In the 7-1 Fisher decision, the Court vacated and remanded a lower court ruling because Texas had failed to demonstrate that affirmative action was necessary to achieve a diverse student body — a requirement of the Grutter v. Bollinger decision in 2003. It was a win for foes of affirmative action — albeit one that won’t actually end the practice.

One justice was particularly disappointed with the tepid decision.

“I would overrule Grutter v.

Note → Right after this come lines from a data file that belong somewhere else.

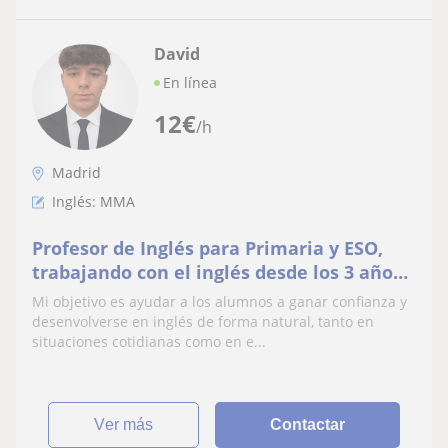
David
En línea
12
€
/h
Madrid
Inglés: MMA
Profesor de Inglés para Primaria y ESO,
trabajando con el inglés desde los 3 años
y con certificados de Cambridge.
Mi objetivo es ayudar a los alumnos a ganar confianza y
desenvolverse en inglés de forma natural, tanto en
situaciones cotidianas como en e...
ver más
Contactar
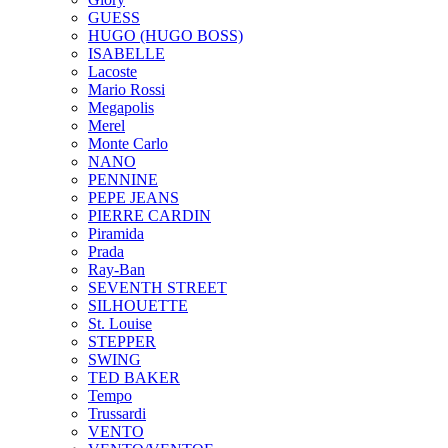
GUESS
HUGO (HUGO BOSS)
ISABELLE
Lacoste
Mario Rossi
Megapolis
Merel
Monte Carlo
NANO
PENNINE
PEPE JEANS
PIERRE CARDIN
Piramida
Prada
Ray-Ban
SEVENTH STREET
SILHOUETTE
St. Louise
STEPPER
SWING
TED BAKER
Tempo
Trussardi
VENTO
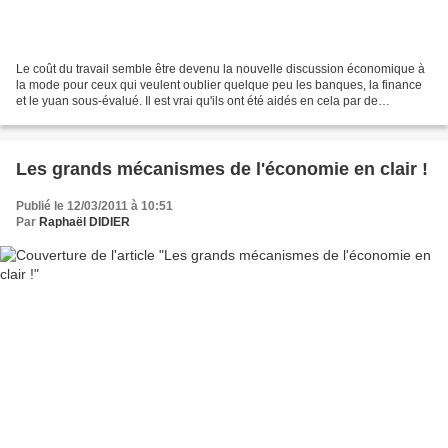
Le coût du travail semble être devenu la nouvelle discussion économique à
la mode pour ceux qui veulent oublier quelque peu les banques, la finance
et le yuan sous-évalué. Il est vrai qu'ils ont été aidés en cela par de
lumineuses déclarations : d'un...
Les grands mécanismes de l'économie en clair !
Publié le 12/03/2011 à 10:51
Par
Raphaël DIDIER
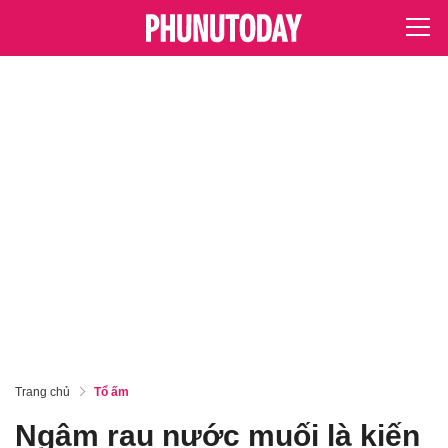
Trang chủ
Tổ ấm
Ngâm rau nước muối là kiến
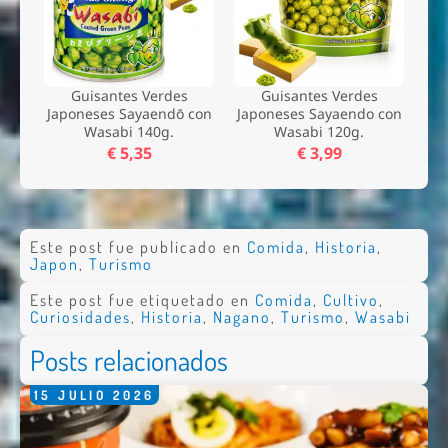
Guisantes Verdes
Guisantes Verdes
Japoneses Sayaendō con
Japoneses Sayaendo con
Wasabi 140g.
Wasabi 120g.
€ 5,35
€ 3,99
Este post fue publicado en
Comida
,
Historia
,
Japon
,
Turismo
Este post fue etiquetado en
Comida
,
Cultivo
,
Curiosidades
,
Historia
,
Nagano
,
Turismo
,
Wasabi
Posts relacionados
15
JULIO
2026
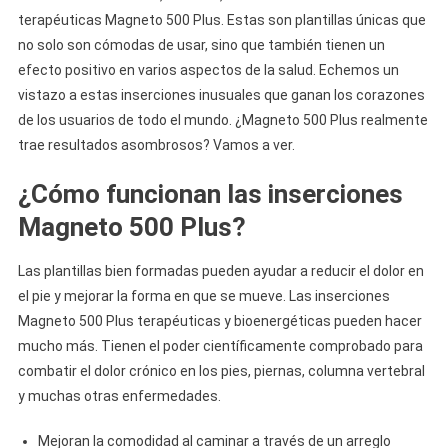
terapéuticas Magneto 500 Plus. Estas son plantillas únicas que
no solo son cómodas de usar, sino que también tienen un
efecto positivo en varios aspectos de la salud. Echemos un
vistazo a estas inserciones inusuales que ganan los corazones
de los usuarios de todo el mundo. ¿Magneto 500 Plus realmente
trae resultados asombrosos? Vamos a ver.
¿Cómo funcionan las inserciones
Magneto 500 Plus?
Las plantillas bien formadas pueden ayudar a reducir el dolor en
el pie y mejorar la forma en que se mueve. Las inserciones
Magneto 500 Plus terapéuticas y bioenergéticas pueden hacer
mucho más. Tienen el poder científicamente comprobado para
combatir el dolor crónico en los pies, piernas, columna vertebral
y muchas otras enfermedades.
Mejoran la comodidad al caminar a través de un arreglo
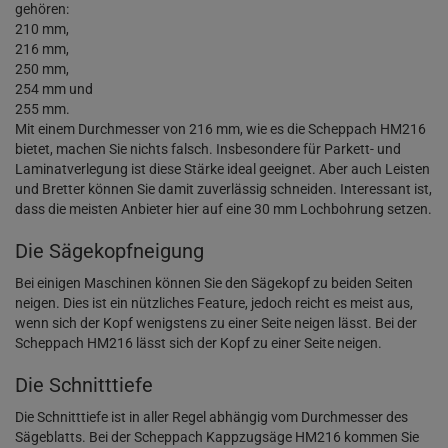
gehören:
210 mm,
216 mm,
250 mm,
254 mm und
255 mm.
Mit einem Durchmesser von 216 mm, wie es die Scheppach HM216
bietet, machen Sie nichts falsch. Insbesondere für Parkett- und
Laminatverlegung ist diese Stärke ideal geeignet. Aber auch Leisten
und Bretter können Sie damit zuverlässig schneiden. Interessant ist,
dass die meisten Anbieter hier auf eine 30 mm Lochbohrung setzen.
Die Sägekopfneigung
Bei einigen Maschinen können Sie den Sägekopf zu beiden Seiten
neigen. Dies ist ein nützliches Feature, jedoch reicht es meist aus,
wenn sich der Kopf wenigstens zu einer Seite neigen lässt. Bei der
Scheppach HM216 lässt sich der Kopf zu einer Seite neigen.
Die Schnitttiefe
Die Schnitttiefe ist in aller Regel abhängig vom Durchmesser des
Sägeblatts. Bei der Scheppach Kappzugsäge HM216 kommen Sie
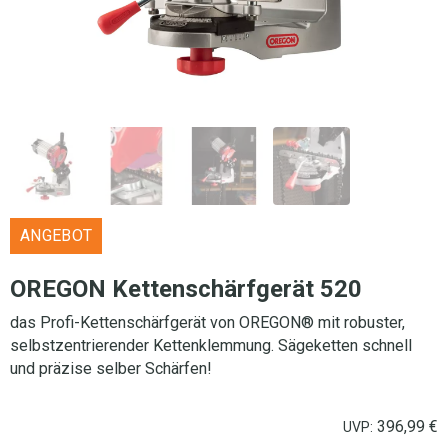
ANGEBOT
OREGON Kettenschärfgerät 520
das Profi-Kettenschärfgerät von OREGON® mit robuster,
selbstzentrierender Kettenklemmung. Sägeketten schnell
und präzise selber Schärfen!
396,99
€
UVP:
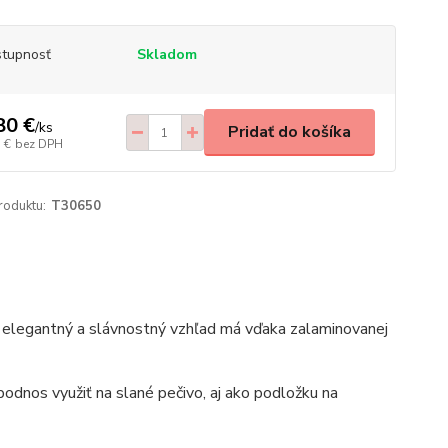
tupnosť
Skladom
80 €
/
ks
Pridať do košíka
 €
bez DPH
roduktu:
T30650
j elegantný a slávnostný vzhľad má vďaka zalaminovanej
 podnos využiť na slané pečivo, aj ako podložku na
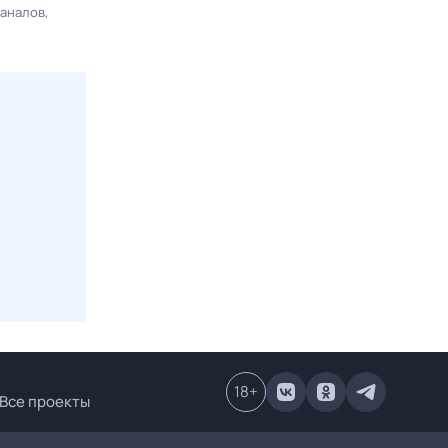
каналов
18
+
Все проекты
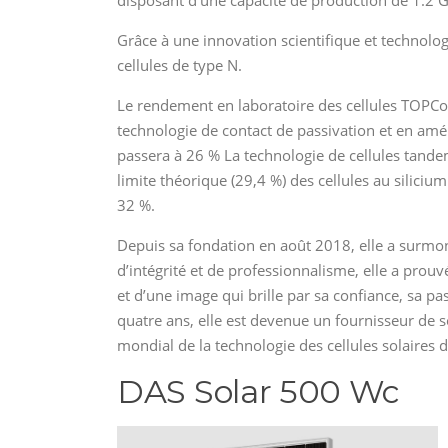
Grâce à une innovation scientifique et technolog
cellules de type N.
Le rendement en laboratoire des cellules TOPC
technologie de contact de passivation et en amél
passera à 26 % La technologie de cellules tand
limite théorique (29,4 %) des cellules au silicium
32 %.
Depuis sa fondation en août 2018, elle a surmon
d’intégrité et de professionnalisme, elle a prouv
et d’une image qui brille par sa confiance, sa pa
quatre ans, elle est devenue un fournisseur de 
mondial de la technologie des cellules solaires 
DAS Solar 500 Wc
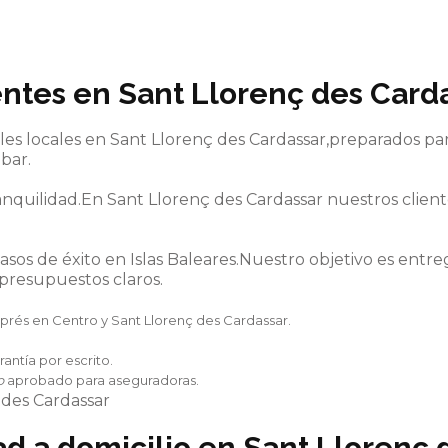
ntes en Sant Llorenç des Cardas
es locales en Sant Llorenç des Cardassar,preparados para
bar.
ranquilidad.En Sant Llorenç des Cardassar nuestros clie
sos de éxito en Islas Baleares.Nuestro objetivo es entr
 presupuestos claros.
rés en Centro y Sant Llorenç des Cardassar.
antía por escrito.
o
aprobado para aseguradoras.
ad
a domicilio en
Sant Llorenç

Bollinger and hold that a State’s use of race in higher education admissions decisions is categorically prohibited by the Equal Protection Clause,” began Thomas in a scathing concurring opinion.

He didn’t stop there.

“As should be obvious, there is nothing ‘pressing’ or ‘necessary’ about obtaining whatever educational benefits may flow from racial diversity,” he wrote.

He went on to call diversity a “faddish theory,” and also argued that the supporters of affirmative action made arguments similar to those put forth by segregationists who sought to preserve separate facilities for blacks and whites in the earlier part of the 20th century.

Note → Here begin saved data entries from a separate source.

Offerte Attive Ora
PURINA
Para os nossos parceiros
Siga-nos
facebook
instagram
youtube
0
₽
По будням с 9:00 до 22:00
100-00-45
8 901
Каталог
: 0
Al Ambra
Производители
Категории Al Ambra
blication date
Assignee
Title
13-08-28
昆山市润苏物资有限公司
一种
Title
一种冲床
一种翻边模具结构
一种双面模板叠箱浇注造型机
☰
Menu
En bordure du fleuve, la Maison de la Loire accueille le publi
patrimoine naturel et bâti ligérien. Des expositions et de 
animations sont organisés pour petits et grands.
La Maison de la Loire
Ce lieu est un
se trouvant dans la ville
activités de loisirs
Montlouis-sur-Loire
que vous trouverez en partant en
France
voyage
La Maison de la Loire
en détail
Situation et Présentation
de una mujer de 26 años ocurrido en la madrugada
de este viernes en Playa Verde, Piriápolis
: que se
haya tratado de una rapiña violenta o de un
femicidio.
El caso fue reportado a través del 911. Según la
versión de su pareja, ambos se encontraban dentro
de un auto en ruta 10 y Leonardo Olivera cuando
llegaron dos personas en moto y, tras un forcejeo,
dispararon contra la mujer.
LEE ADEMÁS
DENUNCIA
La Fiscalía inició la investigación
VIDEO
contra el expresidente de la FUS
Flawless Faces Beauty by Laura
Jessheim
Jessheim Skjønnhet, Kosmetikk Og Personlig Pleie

“The University asserts, for instance, that the diversity obtained through its discriminatory admissions program prepares its students to become leaders in a diverse society,” he wrote. “The segregationists likewise defended segregation on the ground that it provided more leadership opportunities for blacks. … There is no principled distinction between the University’s assertion that diversity yields educational benefits and the segregationists’ assertion that segregation yielded those same benefits.”

Race-based programs are abhorrent to the text of the Constitution, wrote Thomas.

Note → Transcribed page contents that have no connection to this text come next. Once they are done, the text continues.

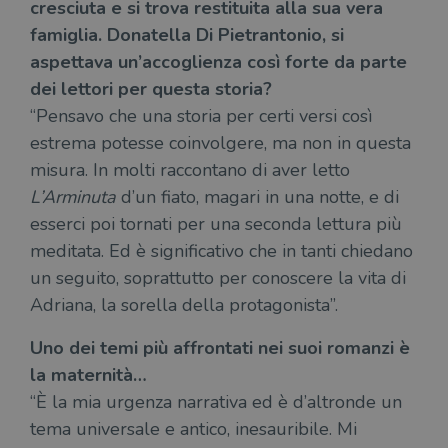
cresciuta e si trova restituita alla sua vera
famiglia. Donatella Di Pietrantonio, si
aspettava un’accoglienza così forte da parte
dei lettori per questa storia?
“Pensavo che una storia per certi versi così
estrema potesse coinvolgere, ma non in questa
misura. In molti raccontano di aver letto
L’Arminuta
d’un fiato, magari in una notte, e di
esserci poi tornati per una seconda lettura più
meditata. Ed è significativo che in tanti chiedano
un seguito, soprattutto per conoscere la vita di
Adriana, la sorella della protagonista”.
Uno dei temi più affrontati nei suoi romanzi è
la maternità…
“È la mia urgenza narrativa ed è d’altronde un
tema universale e antico, inesauribile. Mi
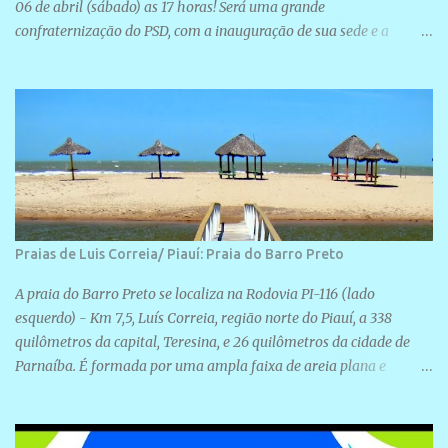
06 de abril (sábado) as 17 horas! Será uma grande
confraternização do PSD, com a inauguração de sua sede e a
realização de novas filiações partidárias. A sede está localizada na
Rua São José, 98 Barrinha - Cajueiro da Praia.
Praias de Luis Correia/ Piauí: Praia do Barro Preto
A praia do Barro Preto se localiza na Rodovia PI-116 (lado
esquerdo) - Km 7,5, Luís Correia, região norte do Piauí, a 338
quilômetros da capital, Teresina, e 26 quilômetros da cidade de
Parnaíba. É formada por uma ampla faixa de areia plana e
retilínea na maior parte de sua extensão, chegando a mais ou
menos a 1,5 km de paisagens exuberantes. Possui ondas suaves
devido ao extensivo molhe de pedras que não chegam a 2 metros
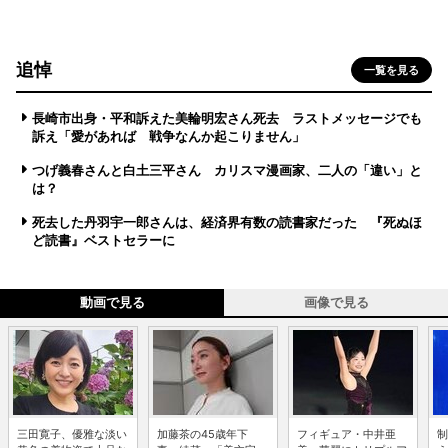
追悼
一覧を見る
長崎市出身・平和訴えた美輪明宏さん死去 ラストメッセージでも
訴え「愛があれば 戦争なんか起こりません」
つげ義春さんと白土三平さん カリスマ漫画家、二人の「違い」と
は？
死去した丹羽宇一郎さんは、経済界有数の読書家だった 『死ぬほ
ど読書』ベストセラーに
動画で見る
画像で見る
三田寛子、優雅な淡い
加藤茶の45歳年下
フィギュア・中井亜
制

“The Fourteenth Amendment views racial bigotry as an evil to be stamped out, not as an excuse for perpetual racial tinkering by the State,” he wrote.

What about the argument that affirmative action is necessary to remedy historical injustice, helping disadvantaged minorities succeed?

“The worst forms of racial discrimination in this Nation have always been accompanied by straight-faced representations that discrimination helped minorities,” Thomas wrote. “Slaveholders argued that slavery was a ‘positive good’ that civilized blacks and elevated them in every dimension of life. … A century later, segregationists similarly asserted that segregation was not only benign, but good for black students.”

Besides, race-based admissions hurt qualified white and Asian students while thrusting black and Hispanic students into colleges for which they may not be prepared, wrote Thomas.

“As a result of the mismatching, many blacks and Hispanics who likely would have excelled at less elite schools are placed in a position where underperformance is all but inevitable because they are less academically prepared than the white and Asian students with whom they must compete,” he wrote.

Thomas, the Court’s only black justice, will get to take another shot at affirmative action this fall when the Court takes up Schuette v. Coalition to Defend Affirmative Action — a case where the broader legality of race-based admissions is at stake.

Editor’s note: The Daily Caller employs Clarence Thomas’s wife, Ginni Thomas, as a part-time correspondent.